車の電動化に向け 蓄電池分野の競争力強化へ 新たな協議会

世界で車の電動化が進む中、基幹部品となる蓄電池の分野で国内のメーカーが新たな協議会を作りました。日本の競争力が高まるよう、原材料となるレアメタルを安定的に確保する具体策などを国に提言する方針です。

この協議会には金属メーカーの住友金属鉱山や、トヨタ自動車が出資する電池メーカーなど、蓄電池の生産に関わる国内メーカー50社余りが参加しています。

EV=電気自動車やハイブリッド車、燃料電池車など、世界で車の電動化が進む中、基幹部品となる蓄電池は今後、世界で需要が高まるとみられています。

このため協議会では、ニッケルやコバルトなど蓄電池の原料となるレアメタルを安定的に確保することや、リサイクルの仕組みづくり、それに再生可能エネルギーによる電力の価格を抑えることなど、日本のメーカーの競争力につながる具体策を議論し、国に提言することにしています。

また協議会では、今後、車の電動化が進んで、仮に年間の新車販売のおよそ半分に当たる250万台程度がEVとなった場合、電池や原材料メーカーでは4兆円に上る規模の設備投資が必要になるとして、今後、国に支援を求める方針です。

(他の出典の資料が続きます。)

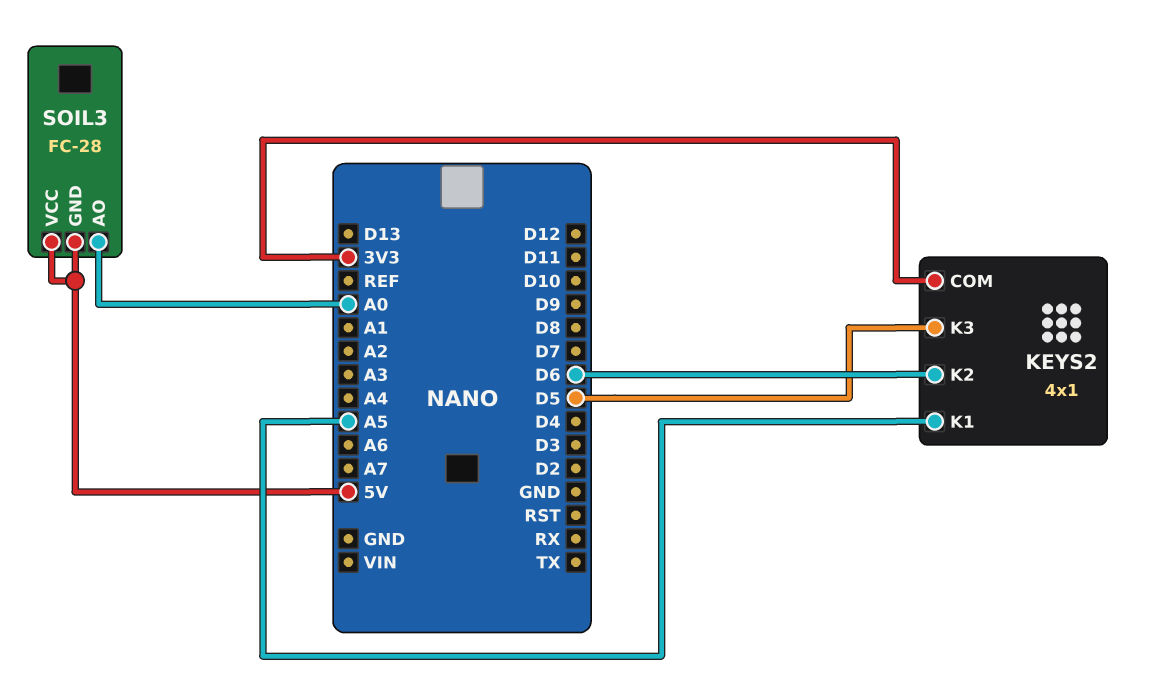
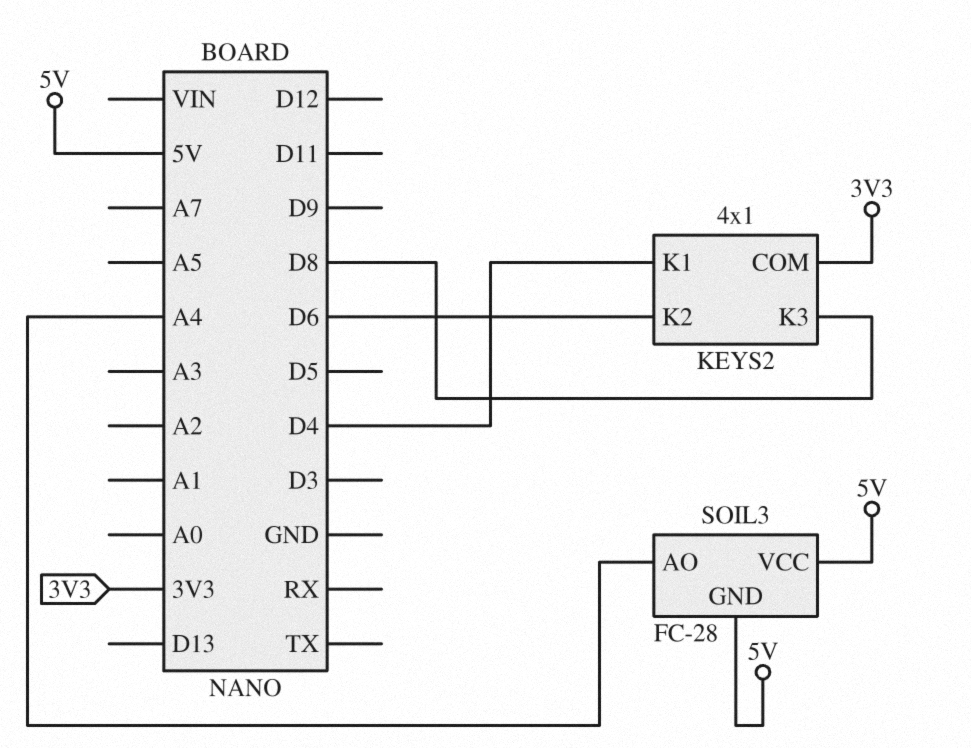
KEYS2 pin K1: A5 -> D4
KEYS2 pin K3: D5 -> D8
SOIL3 pin AO: A0 -> A4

協議会の会長を務める住友金属鉱山の阿部功執行役員は、会見で「脱炭素と日本の電池産業の競争力の確保は両立が難しい課題だが、早急に新たな枠組みを考えていきたい」と話していました。

「レアメタル」各国の“争奪戦”一段と激化へ

蓄電池の原料となる「レアメタル」と呼ばれる希少な金属は産出できる地域が限られ、今後、各国の“争奪戦”が一段と激しくなる見通しです。

このうちコバルトは、世界の埋蔵量の50%近くがアフリカのコンゴ民主共和国に集中しています。

またニッケルはインドネシアやオーストラリアなど一部の国に集中しています。

代表的な蓄電池であるリチウムイオン電池に使われるレアメタルについて、調査会社の「富士経済」は、2023年にはニッケルが2018年に比べて4.2倍、コバルトは1.8倍に急増すると予測していて、今後、各国の争奪戦が一段と激しくなる見通しです。

経済産業省はレアメタルの安定調達に向けて、日本企業が資源開発の権益を獲得する際に独立行政法人の、JOGMEC=石油天然ガス・金属鉱物資源機構 が出資をしたり、日本の近海に眠る海底資源の生産技術の開発を進めたりしています。

また日本の企業などは、使用済みの蓄電池のコバルトを再利用する技術や、コバルトを使わない蓄電池の開発に取り組んでいます。

各国 蓄電池産業の育成に注力

車の電動化に合わせて、各国は蓄電池産業の育成にも力を入れています。

自動車用の蓄電池の市場では韓国や中国のメーカーが急速に存在感を高めています。

調査会社の「テクノ・システム・リサーチ」によりますと、車用のリチウムイオン電池市場の各国のシェアは韓国のメーカーが37%、中国のメーカーが35%、日本のメーカーが20%で、韓国と中国だけで70%を超えています。

とりわけ中国は国の補助金の後押しもあり、電池メーカー「CATL」は生産規模で世界最大のメーカーに成長しています。

一方、ここ最近、欧米では、脱炭素の機運が高まる中で蓄電池産業を国内で育成しようという動きが活発です。

これまで中国などから蓄電池を輸入していたヨーロッパでは、EU=ヨーロッパ連合は「バッテリーアライアンス」と呼ばれる新たなプロジェクトを作り、多額の補助金を使って企業の投資を促しています。

ことし1月には40余りの企業を支援する新たな計画を公表し、スウェーデンの新興電池メーカーが再生可能エネルギーを使う大規模な工場の建設に乗り出します。

またアメリカでもバイデン大統領が、ことし2月に、蓄電池を含む重要な4品目の確保を目指す大統領令に署名し、蓄電池のサプライチェーンの強化を進めるとしています。

一方、日本では去年12月に、政府が2050年のカーボンニュートラルを目指した「グリーン成長戦略」をまとめました。

この中では蓄電池も含めて、革新的な技術の開発に取り組む企業を10年間にわたって支援する総額2兆円の基金を設けることにしていて、どこまで投資が活発になるかが焦点です。